* [Extracted page text data]:
%%

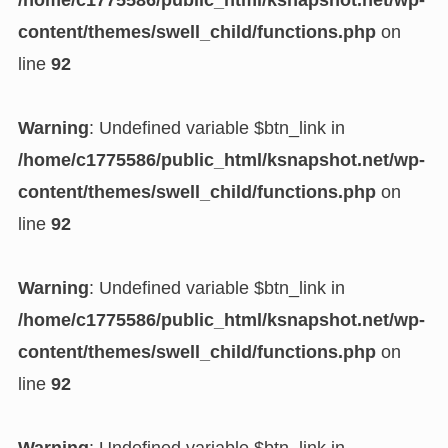
/home/c1775586/public_html/ksnapshot.net/wp-
content/themes/swell_child/functions.php
on
line
92
Warning
: Undefined variable $btn_link in
/home/c1775586/public_html/ksnapshot.net/wp-
content/themes/swell_child/functions.php
on
line
92
Warning
: Undefined variable $btn_link in
/home/c1775586/public_html/ksnapshot.net/wp-
content/themes/swell_child/functions.php
on
line
92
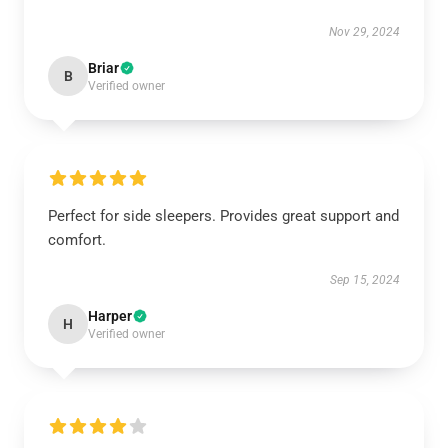
Nov 29, 2024
Briar
B
Verified owner
Perfect for side sleepers. Provides great support and
comfort.
Sep 15, 2024
Harper
H
Verified owner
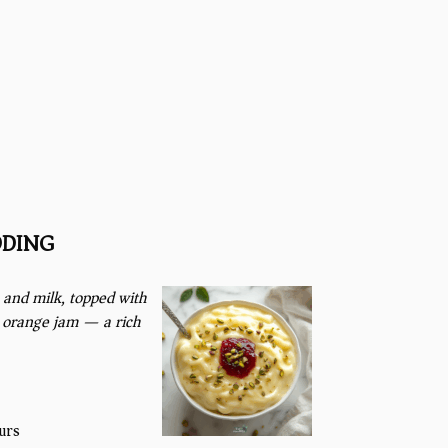
DDING)
and milk, topped with
r orange jam — a rich
urs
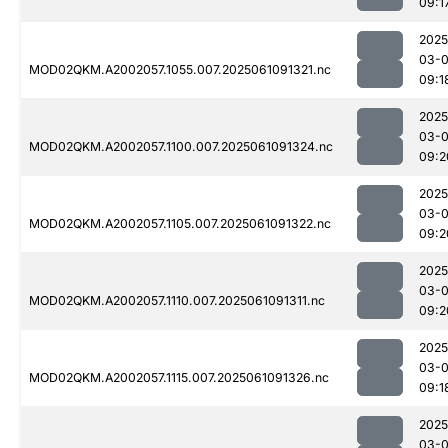
09:1
2025
03-
MOD02QKM.A2002057.1055.007.2025061091321.nc
09:1
2025
03-
MOD02QKM.A2002057.1100.007.2025061091324.nc
09:2
2025
03-
MOD02QKM.A2002057.1105.007.2025061091322.nc
09:2
2025
03-
MOD02QKM.A2002057.1110.007.2025061091311.nc
09:2
2025
03-
MOD02QKM.A2002057.1115.007.2025061091326.nc
09:1
2025
03-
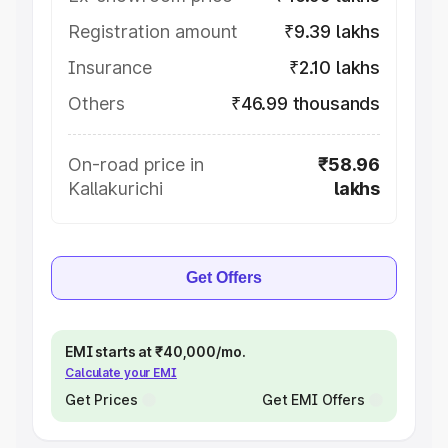
Registration amount
₹9.39 lakhs
Insurance
₹2.10 lakhs
Others
₹46.99 thousands
On-road price in
₹58.96
Kallakurichi
lakhs
Get Offers
EMI starts at ₹40,000/mo.
Calculate your EMI
Get Prices
Get EMI Offers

%%

* [Prompt]:
Give back every record exactly, dropping its pictures.

* [Solution to this problem]:
/home/c1775586/public_html/ksnapshot.net/wp-
content/themes/swell_child/functions.php
on
line
92
Warning
: Undefined variable $btn_link in
/home/c1775586/public_html/ksnapshot.net/wp-
content/themes/swell_child/functions.php
on
line
92
Warning
: Undefined variable $btn_link in
/home/c1775586/public_html/ksnapshot.net/wp-
content/themes/swell_child/functions.php
on
line
92
Nov 29, 2024
Briar
B
Verified owner
Perfect for side sleepers. Provides great support and
comfort.
Sep 15, 2024
Harper
H
Verified owner
DDING)
and milk, topped with
r orange jam — a rich
urs
09:1
2025
03-
MOD02QKM.A2002057.1055.007.2025061091321.nc
09:1
2025
03-
MOD02QKM.A2002057.1100.007.2025061091324.nc
09:2
2025
03-
MOD02QKM.A2002057.1105.007.2025061091322.nc
09:2
2025
03-
MOD02QKM.A2002057.1110.007.2025061091311.nc
09:2
2025
03-
MOD02QKM.A2002057.1115.007.2025061091326.nc
09:1
2025
03-
Registration amount
₹9.39 lakhs
Insurance
₹2.10 lakhs
Others
₹46.99 thousands
On-road price in
₹58.96
Kallakurichi
lakhs
Get Offers
EMI starts at ₹40,000/mo.
Calculate your EMI
Get Prices
Get EMI Offers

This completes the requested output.